Exceptions are often made for people of such potential. For Li’s talents had caught the attention of the Ministry, which went to great lengths as to reserve him a position prior to his graduation. Hence Li was able to say he was one of the rare few to be retained by the Ministry without being either a member of the Communist Party or the Communist Youth League.

But Li was to really make his mark when the United Nations sat down in 1973 to attempt to ratify some kind of code for an updated version of the concept that was “freedoms of the seas”, which dated from over 200 years prior.

Over nigh-on the following 10 years, Li put forward China’s position as a major player in the talks to confirm what would become the United Nations Convention on the Law of the Sea. 

With China back in the UN since 1971, Li was a key player in the negotiations which were to lay down today’s international maritime law. With the law’s influence on global politics, economics and security difficult to overstate, Li’s legacy was secured when he was received twice by Premier, Zhou Enlai, in recognition of his efforts.

Li’s influence in international circles was present in other diplomatic exchanges through the 1970s, particularly China’s ping pong diplomacy and the historic visit to China by then US President, Richard Nixon, in 1972.

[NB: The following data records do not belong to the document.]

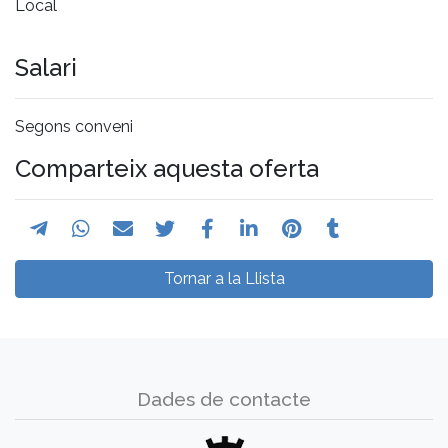
Local
Salari
Segons conveni
Comparteix aquesta oferta
Tornar a la Llista
Dades de contacte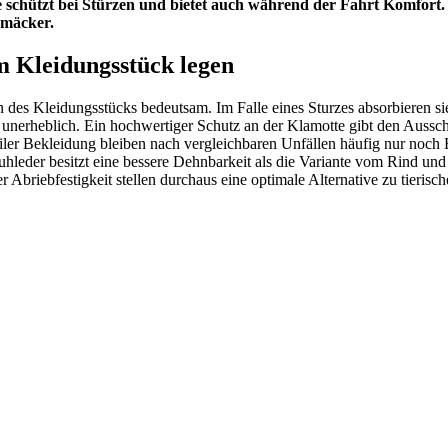
ie schützt bei Stürzen und bietet auch während der Fahrt Komfort
hmäcker.
 Kleidungsstück legen
n des Kleidungsstücks bedeutsam. Im Falle eines Sturzes absorbieren 
nie unerheblich. Ein hochwertiger Schutz an der Klamotte gibt den Ausschl
iler Bekleidung bleiben nach vergleichbaren Unfällen häufig nur noch 
ruhleder besitzt eine bessere Dehnbarkeit als die Variante vom Rind und
er Abriebfestigkeit stellen durchaus eine optimale Alternative zu tieris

Over a 40 year career, his expertise in the field of border demarcation also saw Li involved in drawing the map of today’s China, through negotiations with India, Myanmar, North Korea and the former Soviet Union.

While Nanjing’s other notable maritime influence, Zheng He, may have put Nanjing on the map in terms of exploration, it was Li who gave the entire nation a voice at the table to agree worldwide standards for countries’ sea borders. 

After his death on 6 August, 2017, Li was named as a “pillar of the nation” by Chinese authorities.